Stored records:
┌────────

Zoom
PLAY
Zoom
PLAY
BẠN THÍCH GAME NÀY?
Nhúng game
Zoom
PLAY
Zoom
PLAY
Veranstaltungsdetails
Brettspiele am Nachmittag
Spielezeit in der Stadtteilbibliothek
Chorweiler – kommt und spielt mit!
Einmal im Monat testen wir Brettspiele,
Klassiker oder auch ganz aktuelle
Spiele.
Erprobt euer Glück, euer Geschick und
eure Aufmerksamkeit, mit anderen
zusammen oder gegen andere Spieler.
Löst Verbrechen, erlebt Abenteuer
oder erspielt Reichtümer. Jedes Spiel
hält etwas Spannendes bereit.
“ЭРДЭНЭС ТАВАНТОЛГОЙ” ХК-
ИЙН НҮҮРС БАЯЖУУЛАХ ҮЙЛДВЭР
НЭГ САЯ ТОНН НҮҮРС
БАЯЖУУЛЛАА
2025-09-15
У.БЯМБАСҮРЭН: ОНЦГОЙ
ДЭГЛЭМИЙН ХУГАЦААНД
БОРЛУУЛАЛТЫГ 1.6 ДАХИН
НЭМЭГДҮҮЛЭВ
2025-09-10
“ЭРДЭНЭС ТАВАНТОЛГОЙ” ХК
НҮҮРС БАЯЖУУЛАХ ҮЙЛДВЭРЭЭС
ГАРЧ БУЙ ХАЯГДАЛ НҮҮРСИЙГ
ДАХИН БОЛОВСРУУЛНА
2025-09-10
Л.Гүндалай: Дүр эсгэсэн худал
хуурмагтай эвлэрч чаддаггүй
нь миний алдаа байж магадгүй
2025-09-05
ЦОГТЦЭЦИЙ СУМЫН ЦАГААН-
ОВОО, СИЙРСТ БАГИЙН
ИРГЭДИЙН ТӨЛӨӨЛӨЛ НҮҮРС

└────────

# What to do:
Repeat every line of the data, exactly and in full.

# Response to the exercise:
Zoom
PLAY
Zoom
PLAY
BẠN THÍCH GAME NÀY?
Nhúng game
Zoom
PLAY
Zoom
PLAY
Veranstaltungsdetails
Brettspiele am Nachmittag
Spielezeit in der Stadtteilbibliothek
Chorweiler – kommt und spielt mit!
Einmal im Monat testen wir Brettspiele,
Klassiker oder auch ganz aktuelle
Spiele.
Erprobt euer Glück, euer Geschick und
eure Aufmerksamkeit, mit anderen
zusammen oder gegen andere Spieler.
Löst Verbrechen, erlebt Abenteuer
oder erspielt Reichtümer. Jedes Spiel
hält etwas Spannendes bereit.
“ЭРДЭНЭС ТАВАНТОЛГОЙ” ХК-
ИЙН НҮҮРС БАЯЖУУЛАХ ҮЙЛДВЭР
НЭГ САЯ ТОНН НҮҮРС
БАЯЖУУЛЛАА
2025-09-15
У.БЯМБАСҮРЭН: ОНЦГОЙ
ДЭГЛЭМИЙН ХУГАЦААНД
БОРЛУУЛАЛТЫГ 1.6 ДАХИН
НЭМЭГДҮҮЛЭВ
2025-09-10
“ЭРДЭНЭС ТАВАНТОЛГОЙ” ХК
НҮҮРС БАЯЖУУЛАХ ҮЙЛДВЭРЭЭС
ГАРЧ БУЙ ХАЯГДАЛ НҮҮРСИЙГ
ДАХИН БОЛОВСРУУЛНА
2025-09-10
Л.Гүндалай: Дүр эсгэсэн худал
хуурмагтай эвлэрч чаддаггүй
нь миний алдаа байж магадгүй
2025-09-05
ЦОГТЦЭЦИЙ СУМЫН ЦАГААН-
ОВОО, СИЙРСТ БАГИЙН
ИРГЭДИЙН ТӨЛӨӨЛӨЛ НҮҮРС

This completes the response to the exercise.